As you can see, I am basically looking for a reduced dot product operation. The dot product of x and y would yield the following:

np.dot(x, y.T)

output:
[[[ 6 12]
  [ 9 18]]

 [[36 72]
  [39 78]]]

Or is there a way to extract the results I need from the dot product result?

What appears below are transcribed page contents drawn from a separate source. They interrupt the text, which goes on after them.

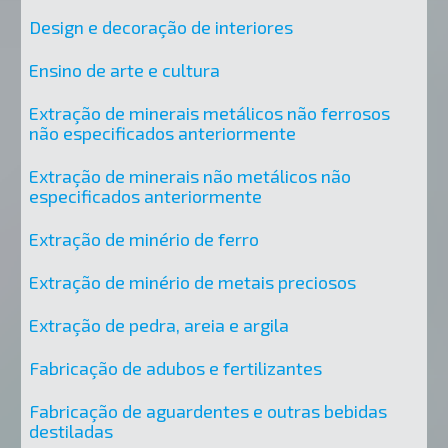
Design e decoração de interiores
Ensino de arte e cultura
Extração de minerais metálicos não ferrosos
não especificados anteriormente
Extração de minerais não metálicos não
especificados anteriormente
Extração de minério de ferro
Extração de minério de metais preciosos
Extração de pedra, areia e argila
Fabricação de adubos e fertilizantes
Fabricação de aguardentes e outras bebidas
destiladas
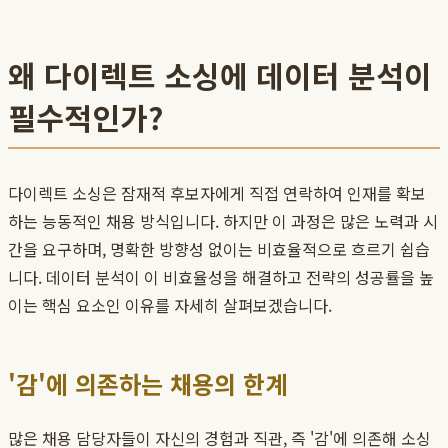
왜 다이렉트 소싱에 데이터 분석이
필수적인가?
다이렉트 소싱은 잠재적 후보자에게 직접 연락하여 인재를 확보
하는 능동적인 채용 방식입니다. 하지만 이 과정은 많은 노력과 시
간을 요구하며, 명확한 방향성 없이는 비효율적으로 흐르기 쉽습
니다. 데이터 분석이 이 비효율성을 해결하고 전략의 성공률을 높
이는 핵심 요소인 이유를 자세히 살펴보겠습니다.
'감'에 의존하는 채용의 한계
많은 채용 담당자들이 자신의 경험과 직관, 즉 '감'에 의존해 소싱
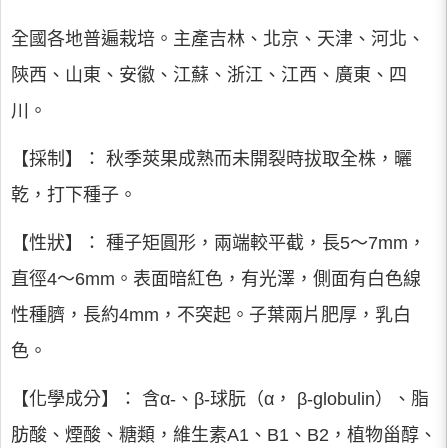
全國各地普遍栽培。主產吉林、北京、天津、河北、
陝西、山東、安徽、江蘇、浙江、江西、廣東、四
川。
【採制】： 秋季莢果成熟而未開裂時拔取全株，曬
乾，打下種子。
【性狀】： 種子矩圓形，兩端較平截，長5～7mm，
直徑4～6mm。表面暗紅色，有光澤，側面有白色線
性種臍，長約4mm，不突起。子葉兩片肥厚，乳白
色。
【化學成分】： 含α-、β-球朊（α， β-globulin）、脂
肪酸、煙酸、糖類，維生素A1、B1、B2，植物甾醇、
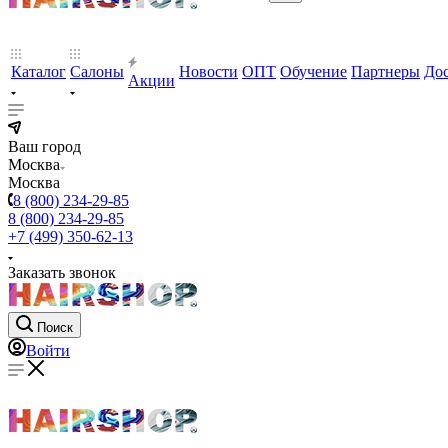
Каталог
Салоны
Новости
ОПТ
Обучение
Партнеры
Дос
Акции
Ваш город
Москва
Москва
8 (800) 234-29-85
8 (800) 234-29-85
+7 (499) 350-62-13
Заказать звонок
Поиск
Войти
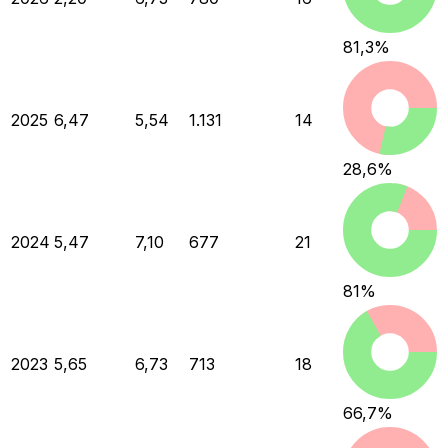
81,3
%
2025
6,47
5,54
1.131
14
28,6
%
2024
5,47
7,10
677
21
81
%
2023
5,65
6,73
713
18
66,7
%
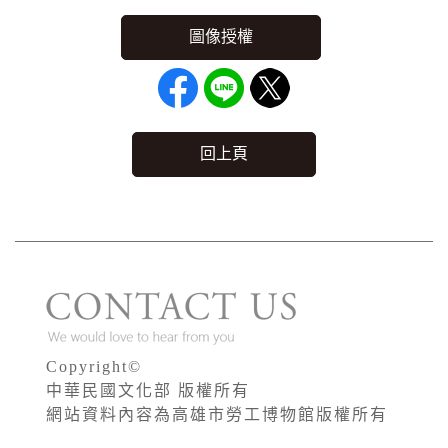
回上頁
Copyright©
中華民國文化部 版權所有
網站資料內容為高雄市勞工博物館版權所有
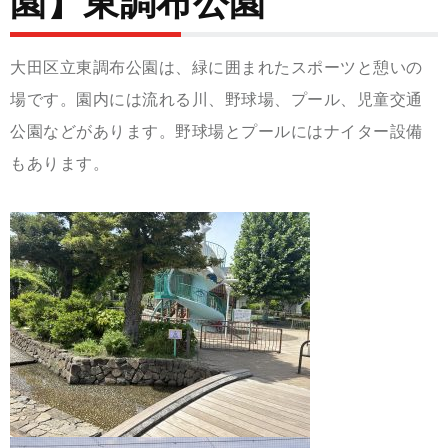
園】東調布公園
大田区立東調布公園は、緑に囲まれたスポーツと憩いの
場です。園内には流れる川、野球場、プール、児童交通
公園などがあります。野球場とプールにはナイター設備
もあります。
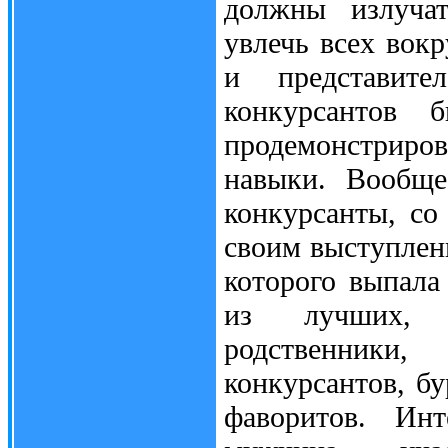
должны излучат
увлечь всех вок
и представите
конкурсантов 
продемонстриров
навыки. Вообще
конкурсанты, со
своим выступлен
которого выпала
из лучших, 
родственники
конкурсантов, б
фаворитов. Ин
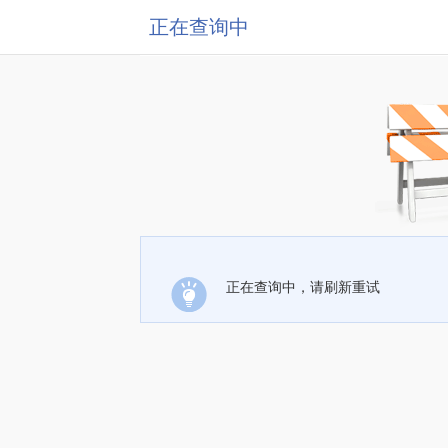
正在查询中
正在查询中，请刷新重试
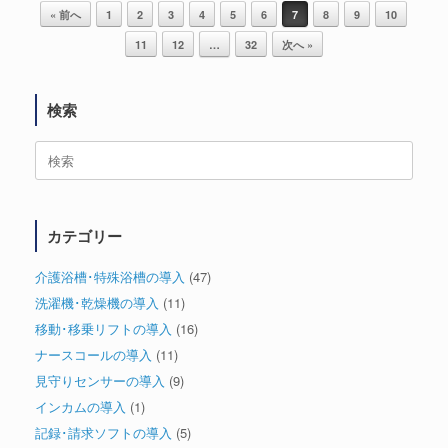
投稿ナビゲーション
« 前へ
1
2
3
4
5
6
7
8
9
10
11
12
…
32
次へ »
検索
検
索
対
象:
カテゴリー
介護浴槽･特殊浴槽の導入
(47)
洗濯機･乾燥機の導入
(11)
移動･移乗リフトの導入
(16)
ナースコールの導入
(11)
見守りセンサーの導入
(9)
インカムの導入
(1)
記録･請求ソフトの導入
(5)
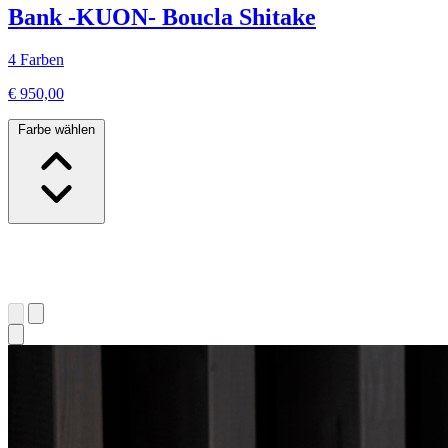
Bank -KUON- Boucla Shitake
4 Farben
€ 950,00
Farbe wählen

I have also tried np.tensordot(x,y,axis) but I were not able to figure which tuples I should put for -axis-. I have also come across the np.einsum() operation but couldn't work my head around how this could help me with my problem.


Solution

  • It should be doable with np.einsum or np.matmul/@ which has a "batch" operation on the leading dimension. But sorting out your dimensions, and getting the (2,2,1) shape is a bit tricky.

    Your np.dot(x, y.T) gives the numbers you want, but you have to extract a kind of diagonal on 2, while retaining a dimension.

    Here's one way of doing this - it isn't the fastest or succinct, but should help me wrap my mind around the dimensions.

    In [432]: y[:,None,:]
    Out[432]: 
    array([[[1, 1, 1]],
    
           [[2, 2, 2]]])
    In [433]: y[:,None,:].repeat(2,1)
    Out[433]: 
    array([[[1, 1, 1],
            [1, 1, 1]],
    
           [[2, 2, 2],
            [2, 2, 2]]])
    In [435]: x*y[:,None,:].repeat(2,1)
    Out[435]: 
    array([[[ 1,  2,  3],
            [ 2,  3,  4]],
    
           [[22, 24, 26],
            [24, 26, 28]]])
    In [436]: (x*y[:,None,:].repeat(2,1)).sum(axis=-1, keepdims=True)
    Out[436]: 
    array([[[ 6],
            [ 9]],
    
           [[72],
            [78]]])
    

    We don't need the repeat, broadcasting will take its place:

    (x*y[:,None,:]).sum(axis=-1, keepdims=True)
    

    This einsum does the same as the dot/@:

    In [441]: np.einsum('ijk,lk->ijl',x,y)
    Out[441]: 
    array([[[ 6, 12],
            [ 9, 18]],
    
           [[36, 72],
            [39, 78]]])
    

    Change the indices a bit to get the "diagonal" (i in all terms)

    In [442]: np.einsum('ijk,ik->ij',x,y)
    Out[442]: 
    array([[ 6,  9],
           [72, 78]])
    

    and add a trailing dimension:

    In [443]: np.einsum('ijk,ik->ij',x,y)[:,:,None]
    Out[443]: 
    array([[[ 6],
            [ 9]],
    
           [[72],
            [78]]])
    

    Now that I have the einsum I can visualize the matmul/@ dimensions. I need to the treat the first dimension of both as the 'batch', and add a new trailing dimension to y, making it (2,3,1). (2,2,3) with (2,3,1) => (2,2,1) with sum-of-products on the 3.

    In [445]: x@y[:,:,None]
    Out[445]: 
    array([[[ 6],
            [ 9]],
    
           [[72],
            [78]]])
    

    If x and y were (4,2,3) and (4,3) shaped, this dimension matching would have been more obvious.

    In [446]: X=x.repeat(2,0)
    In [447]: Y=y.repeat(2,0)
    In [448]: X.shape
    Out[448]: (4, 2, 3)
    In [449]: Y.shape
    Out[449]: (4, 3)
    In [450]: X@Y[:,:,None]    # (4,2,1)
    Out[450]: 
    array([[[ 6],
            [ 9]],
    
           [[ 6],
            [ 9]],
    
           [[72],
            [78]],
    
           [[72],
            [78]]])
    

    With these shapes it's more obvious that 4 is the batch, and 3 is the sum-of-products.